8 глава Лето в Энн Арбор
8 глава
Лето в Энн Арбор
Мне, в сущности, полагалось бы проникнуться американским духом еще летом 1930 года, когда мы с Энрико впервые поехали в Соединенные Штаты и провели там два месяца. Энрико пригласили прочесть цикл лекций по квантовой теории излучения на летнем симпозиуме по теоретической физике в Мичиганском университете в Энн Арбор.
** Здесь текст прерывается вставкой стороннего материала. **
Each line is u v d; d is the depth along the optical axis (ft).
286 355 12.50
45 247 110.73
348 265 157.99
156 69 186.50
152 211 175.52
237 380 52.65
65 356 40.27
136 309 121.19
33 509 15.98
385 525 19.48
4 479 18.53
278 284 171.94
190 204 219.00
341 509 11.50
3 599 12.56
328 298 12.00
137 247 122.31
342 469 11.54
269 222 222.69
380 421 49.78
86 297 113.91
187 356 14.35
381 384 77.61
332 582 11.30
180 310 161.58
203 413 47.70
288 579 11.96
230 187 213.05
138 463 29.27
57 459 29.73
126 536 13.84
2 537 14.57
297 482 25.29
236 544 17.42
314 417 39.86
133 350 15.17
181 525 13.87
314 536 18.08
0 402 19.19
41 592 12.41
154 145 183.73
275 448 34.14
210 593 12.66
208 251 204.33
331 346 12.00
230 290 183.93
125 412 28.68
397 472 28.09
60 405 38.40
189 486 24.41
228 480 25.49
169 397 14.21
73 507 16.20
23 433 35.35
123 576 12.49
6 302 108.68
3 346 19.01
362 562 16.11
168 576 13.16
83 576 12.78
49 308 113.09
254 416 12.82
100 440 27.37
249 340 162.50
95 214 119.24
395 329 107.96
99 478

У меня было довольно туманное представление о Соединенных Штатах, или, вернее сказать, я не имела никакого представления об этой стране, и если в моем учебнике истории что-то и говорилось об Америке, наверно, я пропустила это. Фашистская реформа школы застала меня в старших классах. Одно из ее нововведений заключалось в том, что историю и философию нагрузили на одного преподавателе. До тех пор пока не были приняты меры по переподготовке учителей, одна половина учащихся проходила философию у историка, а другая — историю у философа. Я попала во вторую группу, и мои философ понятия не имел об истории. Когда нас вызывали на урок, то все ученики, у которых была хоть какая-то способность молоть языком, выкручивались, как умели, придерживаясь одной и той же спасительной темы — причин Французской революции. О том, что одной из этих причин, и довольно существенной, была Американская революция, обычно умалчивалось, должно быть потому, что это слишком походило на действительность для философски настроенного ума. Поэтому у меня было весьма смутное представление о том, что в Америке была какая-то война за независимость, а о войне между Северными и Южными штатами я узнала только в 1930 году. И вот тут я должна покаяться!
У нас дома на самой верхней полке книжного шкафа стояла книжка, заглавие которой привлекло мое любопытство. На корешке было написано: Авраам Линкольн. Мне было лень подставлять стул, карабкаться наверх, вытаскивать книгу и читать ее. Поэтому я только строила догадки, кто же такой этот человек с таким странным именем.
В Италии имя Авраам носят одни евреи; а у нас в семье были старинные еврейские книги. И вот я решила, что этот Авраам Линкольн не кто иной, как Вечный Жид.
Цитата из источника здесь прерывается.